No porque la estudiaran, sino porque la usaron, se equivocaron y aprendieron del momento.
El problema del aprendizaje tradicional
Muchos alumnos pasan años estudiando inglés:

- Gramática
- Vocabulario
- Ejercicios
Pero cuando llega el momento de hablar… se bloquean.
¿La razón?
En muchas clases se enseña a evitar errores, no a comunicarse.
Los estudiantes aprenden a:
- Esperar antes de hablar
- Buscar la frase perfecta
- Tener miedo a equivocarse
El resultado:
mucho conocimiento, poca confianza.
Por qué la inmersión marca la diferencia
En un entorno de inmersión pasa algo distinto.




Escuchas inglés constantemente.
Lo usas en situaciones reales.
Respondes sin tiempo para traducir.
Y, lo más importante: te sientes cómodo para probar.
En nuestros cursos de inmersión, muchos estudiantes dicen lo mismo:
“Sabía más inglés del que pensaba, solo que no lo usaba.”
Cuando empiezan a hablar sin miedo, descubren que:
- Los errores no bloquean la comunicación
- La gente les entiende igual
- Cada fallo les ayuda a mejorar más rápido
Esos pequeños momentos —a veces divertidos, a veces incómodos— se convierten en aprendizajes que no se olvidan.
La confianza viene después, no antes
Un error muy común es pensar:
“Hablaré más cuando tenga más confianza.”
Pero la confianza no aparece primero.
Llega después de haber hablado, de haberse equivocado y de comprobar que no pasa nada.
Cada vez que:
- Pruebas una expresión nueva
- Te lanzas a hablar sin traducir
- Te equivocas y sigues adelante
Tu cerebro empieza a pensar en inglés, no sobre el inglés.
Y ahí es donde empieza la verdadera fluidez.

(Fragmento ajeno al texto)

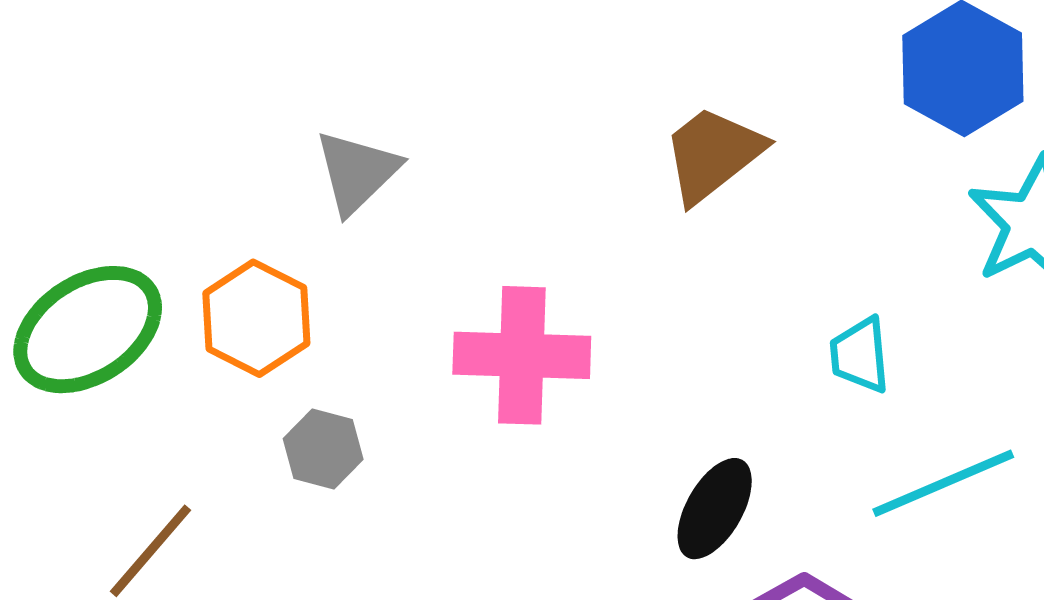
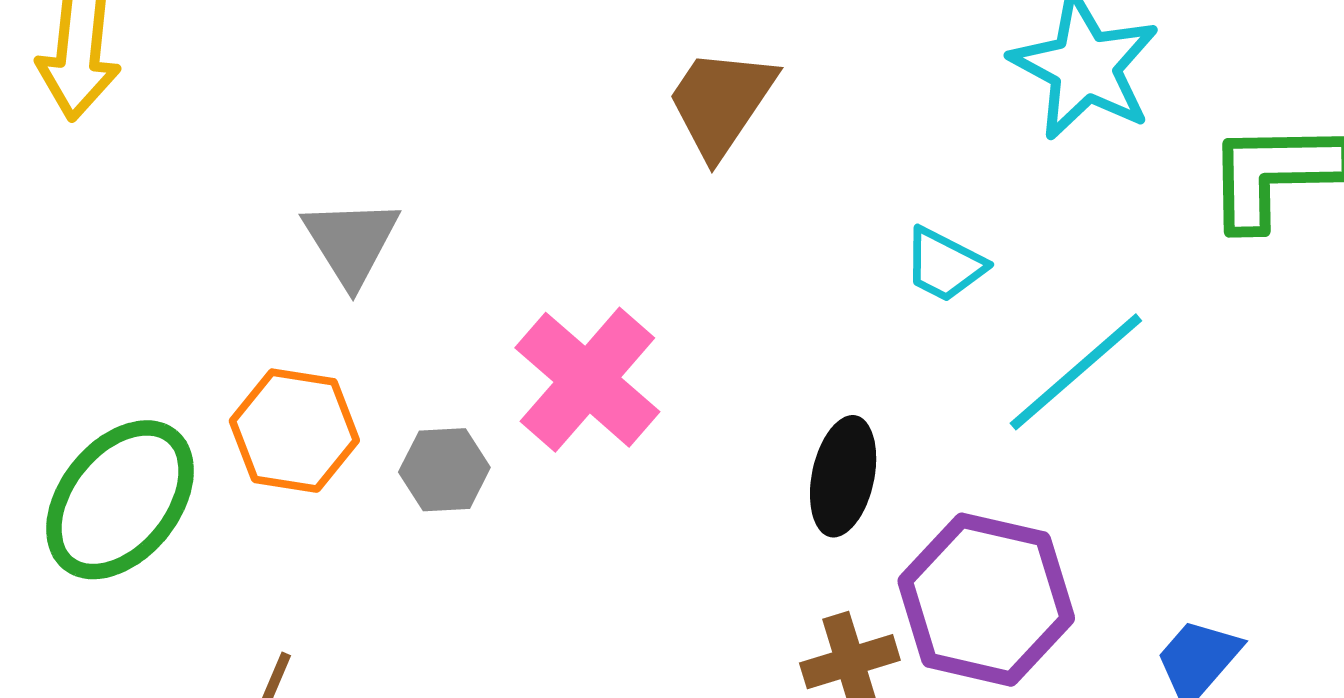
pink cross: (522, 355) -> (587, 380), turned -33
cyan trapezoid: (860, 355) -> (944, 265), turned -40
gray hexagon: (323, 449) -> (444, 470), moved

Aprender requiere sentirse cómodo para fallar
Las personas aprenden mejor cuando se sienten:
- Relajadas
- Acompañadas
- Libres para equivocarse
Por eso la inmersión funciona tan bien cuando el ambiente es cercano y humano, no académico.
Cuando los estudiantes se sienten cómodos:
- Arriesgan más
- Hablan con más naturalidad
- Recuerdan mejor lo aprendido
Y el inglés deja de ser una asignatura…
para convertirse en una herramienta real.



En resumen: el problema no son los errores
El problema es evitarlos.
Si quieres mejorar tu inglés más rápido, no busques la perfección.
Busca ser curioso, valiente y constante.
Porque cada error es una señal clara de que estás haciendo lo más importante:
USAR EL IDIOMA.
Y ahí es donde empieza el verdadero progreso.